Como diz o Exmo. Juiz Desembargador Nuno Gomes da Silva, na sua decisão de 14-06-2013, no âmbito da resolução de conflito negativo de competência, acessível in www.dgsi.pt/jtrl, “A lei refere como condição de distribuição a existência de mais de dois tribunais na mesma comarca o significa inequivocamente que a regra será de usar na hipótese de haver pelo menos três (ou mais)...[1]
Assim, havendo dois tribunais na mesma comarca se o juiz de um deles que interveio originariamente está impedido para o julgamento determinado pelo reenvio logicamente que este novo julgamento caberá ao sobrante por força do disposto quanto à da substituição como mencionado.
Já se forem mais de dois a regra tem pleno cabimento: impedido o juiz do tribunal do primeiro julgamento, o novo julgamento que é determinado pelo reenvio ficará a cargo de um dos restantes conforme resultar do sorteio.
Excepto, claro, se o quadro de juízes de cada tribunal (juízo) comportar mais do que um lugar em que prevalecerá a regra da substituição.”

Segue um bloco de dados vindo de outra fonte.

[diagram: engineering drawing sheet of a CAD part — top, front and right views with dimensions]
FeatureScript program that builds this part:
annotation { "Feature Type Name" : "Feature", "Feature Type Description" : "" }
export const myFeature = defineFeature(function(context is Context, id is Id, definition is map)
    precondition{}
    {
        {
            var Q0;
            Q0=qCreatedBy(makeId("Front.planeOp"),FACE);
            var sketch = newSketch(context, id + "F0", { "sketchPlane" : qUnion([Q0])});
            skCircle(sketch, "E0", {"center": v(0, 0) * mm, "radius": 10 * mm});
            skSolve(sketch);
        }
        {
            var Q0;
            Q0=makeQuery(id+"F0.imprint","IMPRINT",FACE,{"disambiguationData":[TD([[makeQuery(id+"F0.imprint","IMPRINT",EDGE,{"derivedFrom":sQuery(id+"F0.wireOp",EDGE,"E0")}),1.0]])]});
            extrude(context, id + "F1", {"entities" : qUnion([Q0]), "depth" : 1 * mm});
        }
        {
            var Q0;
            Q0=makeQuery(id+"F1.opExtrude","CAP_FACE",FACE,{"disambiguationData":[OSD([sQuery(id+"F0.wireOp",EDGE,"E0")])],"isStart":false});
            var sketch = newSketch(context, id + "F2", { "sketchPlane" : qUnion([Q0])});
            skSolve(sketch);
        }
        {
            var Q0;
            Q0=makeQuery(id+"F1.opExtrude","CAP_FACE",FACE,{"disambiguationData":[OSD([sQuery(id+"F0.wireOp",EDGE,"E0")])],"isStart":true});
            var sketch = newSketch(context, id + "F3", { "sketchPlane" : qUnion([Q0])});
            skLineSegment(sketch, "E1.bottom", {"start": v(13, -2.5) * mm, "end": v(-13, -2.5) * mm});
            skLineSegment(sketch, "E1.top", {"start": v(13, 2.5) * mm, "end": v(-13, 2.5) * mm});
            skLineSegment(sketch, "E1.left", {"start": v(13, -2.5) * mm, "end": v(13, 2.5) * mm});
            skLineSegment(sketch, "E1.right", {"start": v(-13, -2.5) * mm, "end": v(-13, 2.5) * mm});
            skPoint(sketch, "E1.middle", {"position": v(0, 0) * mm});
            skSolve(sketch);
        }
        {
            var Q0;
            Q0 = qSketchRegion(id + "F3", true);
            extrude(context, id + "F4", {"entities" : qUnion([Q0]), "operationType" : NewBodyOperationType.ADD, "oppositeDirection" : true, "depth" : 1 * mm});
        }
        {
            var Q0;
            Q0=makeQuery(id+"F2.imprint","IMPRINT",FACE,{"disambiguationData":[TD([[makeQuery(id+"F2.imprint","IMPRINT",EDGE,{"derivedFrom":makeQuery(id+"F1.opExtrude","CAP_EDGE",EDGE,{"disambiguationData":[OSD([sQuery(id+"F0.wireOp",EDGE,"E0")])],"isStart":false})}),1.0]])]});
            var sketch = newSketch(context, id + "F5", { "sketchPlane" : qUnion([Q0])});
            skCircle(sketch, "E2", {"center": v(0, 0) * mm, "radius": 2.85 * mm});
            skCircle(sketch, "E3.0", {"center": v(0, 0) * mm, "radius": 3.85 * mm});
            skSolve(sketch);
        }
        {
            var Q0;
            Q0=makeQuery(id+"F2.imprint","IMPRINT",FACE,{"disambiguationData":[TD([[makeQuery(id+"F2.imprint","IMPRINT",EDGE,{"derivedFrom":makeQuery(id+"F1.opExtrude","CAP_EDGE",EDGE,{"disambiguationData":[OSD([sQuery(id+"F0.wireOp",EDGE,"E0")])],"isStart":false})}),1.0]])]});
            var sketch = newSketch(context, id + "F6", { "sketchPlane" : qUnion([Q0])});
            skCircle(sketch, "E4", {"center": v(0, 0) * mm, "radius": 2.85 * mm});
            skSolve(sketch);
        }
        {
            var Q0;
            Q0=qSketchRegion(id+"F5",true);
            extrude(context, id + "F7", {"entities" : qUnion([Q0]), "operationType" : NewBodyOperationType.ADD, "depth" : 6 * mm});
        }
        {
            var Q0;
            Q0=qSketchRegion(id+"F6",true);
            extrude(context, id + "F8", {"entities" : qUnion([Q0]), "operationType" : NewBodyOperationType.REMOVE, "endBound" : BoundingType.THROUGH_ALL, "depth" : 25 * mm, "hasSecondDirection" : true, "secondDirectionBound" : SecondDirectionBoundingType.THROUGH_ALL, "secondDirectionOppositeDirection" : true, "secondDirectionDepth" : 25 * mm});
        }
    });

Em face do exposto, decide-se dirimir o presente conflito atribuindo a competência para efectuar o novo julgamento, nos termos delimitados pelo acórdão desta Relação, ao senhor juiz que, no presente, exerça funções no 2.º Juízo Criminal de Setúbal, por onde tem corrido o processo.
Sem tributação.
Cumpra o disposto no art. 36.º, nº 3 do CPP.
(Texto processado informaticamente e integralmente revisto pelo relator)
Évora, 3 de Dezembro de 2013
Fernando Ribeiro Cardoso (Juiz Presidente da Secção Criminal)
[1] - E na comarca de Setúbal estão em funcionamento 3 (três) juízos de competência criminal.